Medical malpractice compensation is a perennially hot topic. Will any type of compensation system, other than through the courts, work?
It seems various states, and groups, are mulling over a variety of ways to deal with medical malpractice compensation, rather than leave justice to an independent court and jury. People don’t seem to recognize that capping medical malpractice compensation is making a plaintiff a victim twice, or that if the victim is short-changed in terms of compensation, they will not be able to care for themselves properly. Someone needs to be held accountable for medical errors, and it’s not the victim that should be paying for those mistakes.
A Georgia-based group, Patients for Fair Compensation, is suggesting a medical liability structure based on the workers’ compensation system. Their reason for suggesting a change is that such a system brings down health care costs, as physicians will no longer practice defensive medicine. It makes one wonder if advocates for this type of a system truly understand the horrendous situation seriously debilitated victims find themselves in when people suggest they should take less money as compensation for the outrageous injustice of medical negligence.
With a philosophy like taking less for medical malpractice injuries, it should not come as too much of a surprise to learn that Patients for Fair Compensation is not a group of actual medical malpractice patients. It is headed up by a man who runs Jackson Healthcare. Jackson Healthcare provides hospitals with medical care professionals. On reflection, this group would hardly be in favor of pro-patient compensation.

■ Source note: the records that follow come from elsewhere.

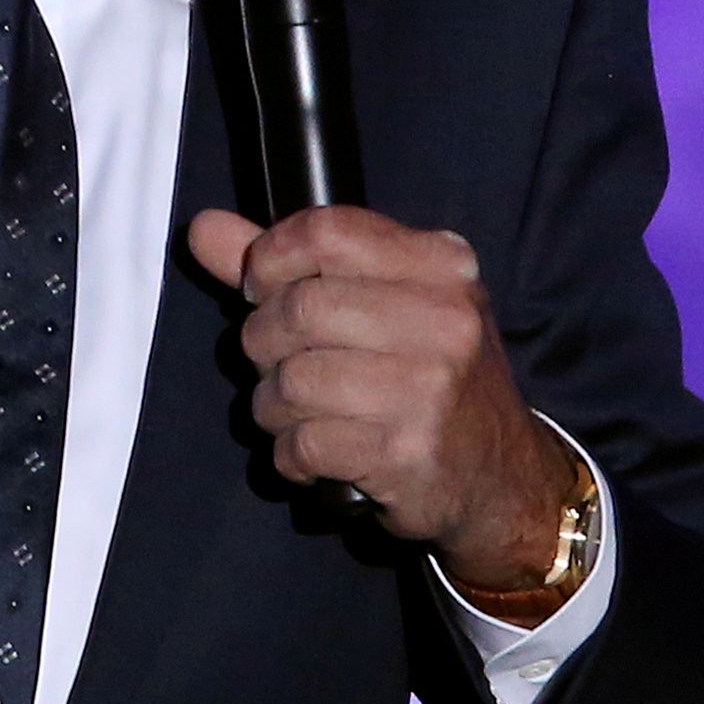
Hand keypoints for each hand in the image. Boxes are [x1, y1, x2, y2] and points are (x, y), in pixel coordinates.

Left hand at [186, 205, 581, 610]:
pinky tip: (313, 452)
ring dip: (271, 405)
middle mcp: (444, 319)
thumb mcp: (383, 303)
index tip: (260, 287)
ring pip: (292, 381)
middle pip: (299, 309)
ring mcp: (429, 389)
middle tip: (275, 361)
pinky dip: (290, 453)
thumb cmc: (429, 376)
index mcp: (441, 266)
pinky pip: (303, 443)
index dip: (271, 259)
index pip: (327, 233)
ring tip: (294, 412)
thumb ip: (291, 265)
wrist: (499, 474)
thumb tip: (205, 229)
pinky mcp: (406, 453)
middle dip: (263, 341)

According to their stated goals, they promote an advocate to guide a patient through the system. The main question here would be who that advocate is really working for – the insurance industry or the patient? Chances are it would be the insurance industry, which indicates a distinct bias. Once the claim has been filed, the idea is that it would be forwarded to a Medical Review Department to gather facts.
From there, it would move to an independent medical panel in charge of reviewing the claim once again and determining if it was an avoidable medical mistake causing injury. Once again, the concern is who does this process really protect, if the goal is to reduce compensation for medical malpractice victims?
The next step in the process would involve a compensation department, in charge of determining a fee schedule that addresses non-economic and economic damages. If a patient is eligible, they would be awarded damages according to a pre-determined schedule. Who determines the fee schedule? Not an independent jury. Who determines if a patient is eligible? Not an experienced medical malpractice lawyer. While this process may sound like it makes sense, the whole goal is to short-change the injured victim. Where is the justice in that?
The long and short of a compensation system, such as the one proposed by Patients for Fair Compensation, is that it makes the patient a victim twice, under the guise of trying to help the settlement process. What is really going on is that the insurance industry wants to save money on the backs of innocent people, injured by medically negligent health care professionals. Hope this system, or anything else like it, does not come to a state you live in. The determination of compensation for medical malpractice should rest solely with an independent jury – period.